Merchants along one of the borough’s busiest and longest commercial strips are moving ahead with plans to create a business improvement district.
Liberty Avenue business owners have proposed a BID for the shopping district stretching from the Van Wyck Expressway in Richmond Hill to Cross Bay Boulevard in Ozone Park — a distance of about 40 blocks. That would make it one of the city’s longest.
Vishnu Mahadeo, president of the Richmond Hill Economic Development Corp., said the plan to establish the BID began last year.
“What we have done is look in terms of the needs of the community,” he said. “We have launched the needs-assessment survey and created a database of merchants.”
Mahadeo said a steering committee has been formed to identify the boundaries of the BID, conduct outreach and inform business owners of what it would do. The city Department of Small Business Services has named a team to assist in the BID’s creation. Business owners gathered for a networking gala last Friday at Liberty Palace at 130-11 Liberty Ave. to discuss the proposal. The next step will be holding public meetings on the proposal.
The plan is supported by state Sen. James Sanders (D-Jamaica) and Councilman Eric Ulrich (R-Ozone Park), whose staff has assisted with its creation. The Queens Economic Development Corp. also backs the BID.
In the meantime, Mahadeo said business owners have lobbied the city for more services on Liberty Avenue, including increasing garbage collection from two days a week to three and adding more receptacles; planting more trees and cleaning up graffiti.
Retail shops, markets and restaurants line nearly the entire length of Liberty Avenue from the Van Wyck to 104th Street. The more bustling eastern end of Liberty Avenue is often seen as the main commercial hub of South Richmond Hill.
West of 104th Street to Cross Bay Boulevard, there are a few private homes, a playground and two lots, one used by the 106th Precinct to store impounded cars; the other, at 103rd Street, is vacant and was once used by a moving company to park its trucks, but a sign on the fence says it is to be developed into a commercial space.
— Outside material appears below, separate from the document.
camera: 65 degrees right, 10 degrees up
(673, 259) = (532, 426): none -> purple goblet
The entire strip between the Van Wyck Expressway and the Brooklyn border was rezoned last December. Ulrich said part of the rezoning’s goal was to allow for more commercial development along Liberty Avenue, especially along the section west of 104th Street.
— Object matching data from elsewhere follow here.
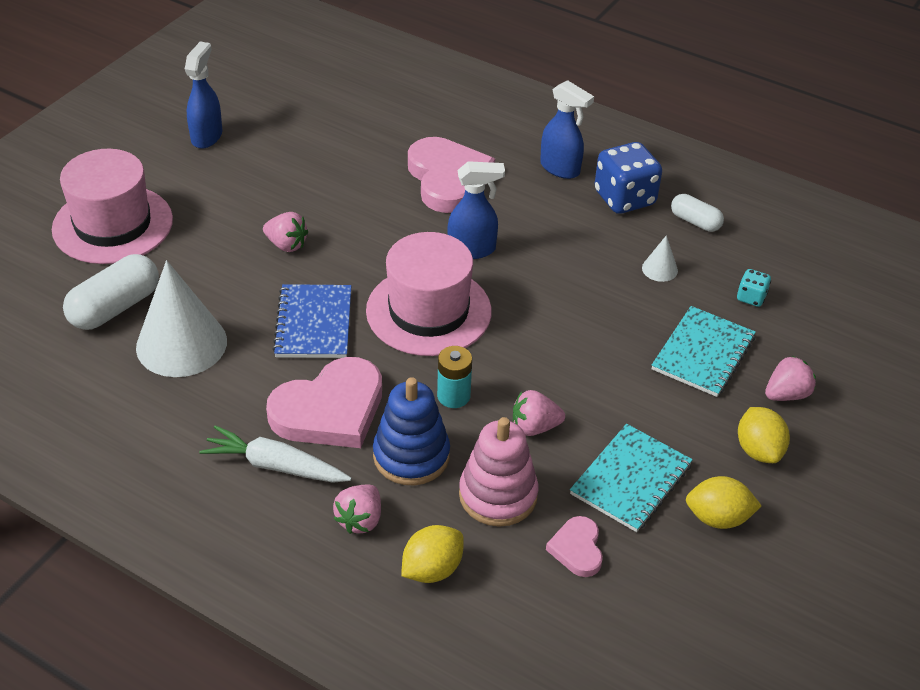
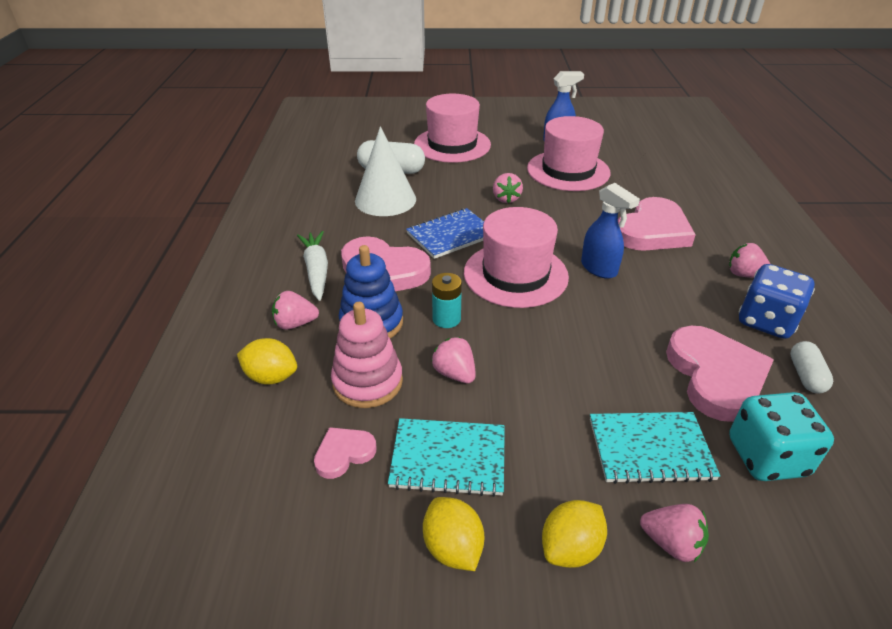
camera: 60 degrees right, 5 degrees down
(281, 167) = (568, 170): none -> pink hat
(560, 169) = (744, 275): blue spray bottle -> pink strawberry
(659, 269) = (715, 376): white cone -> pink heart
(751, 297) = (766, 457): turquoise dice -> turquoise dice, size x2.08

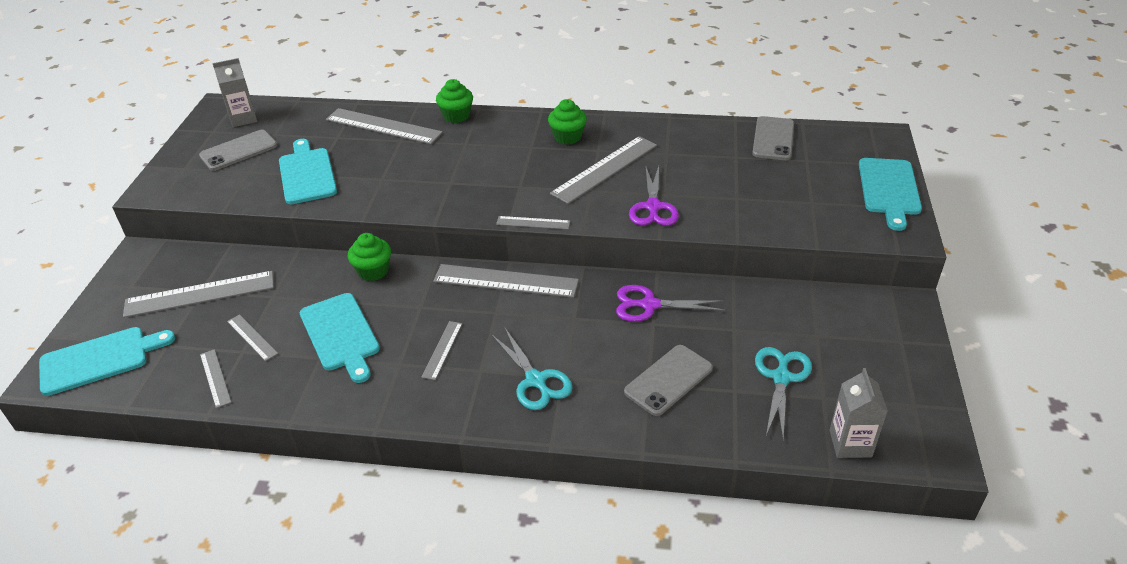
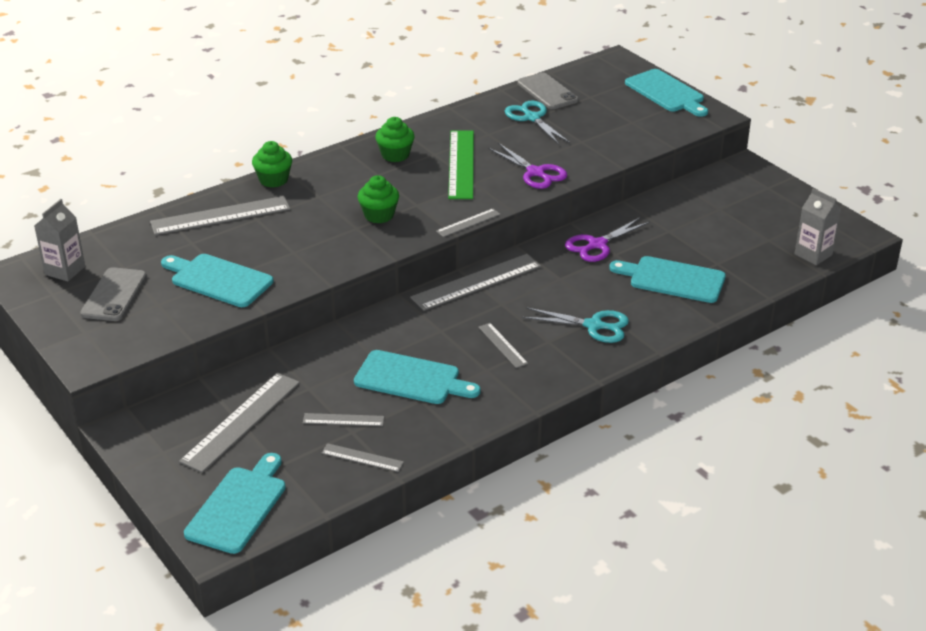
camera: 45 degrees left, 5 degrees down
(373, 271) = (363, 329): green cupcake -> green cupcake (379, 215)
(604, 169) = (461, 164): grey ruler -> green ruler
(668, 380) = (673, 279): grey phone -> turquoise cutting board
(781, 378) = (732, 242): turquoise scissors -> turquoise scissors (532, 118)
In the last two decades, several new stores have opened on the western end of the proposed BID, including several franchises like CVS, IHOP, Duane Reade and Aaron’s as well as at least a dozen small mom-and-pop stores.
Since the 1970s, more than 40 BIDs have been created citywide. If the Liberty Avenue BID is created, it will be only the second one in South Queens after the Woodhaven BID, which covers Jamaica Avenue between 100th Street and Dexter Court.
Other BIDs in the borough include Bayside Village, which covers Bell Boulevard, the 82nd Street Partnership in Jackson Heights, the Sutphin Boulevard BID in Jamaica and Ridgewood’s Myrtle Avenue BID.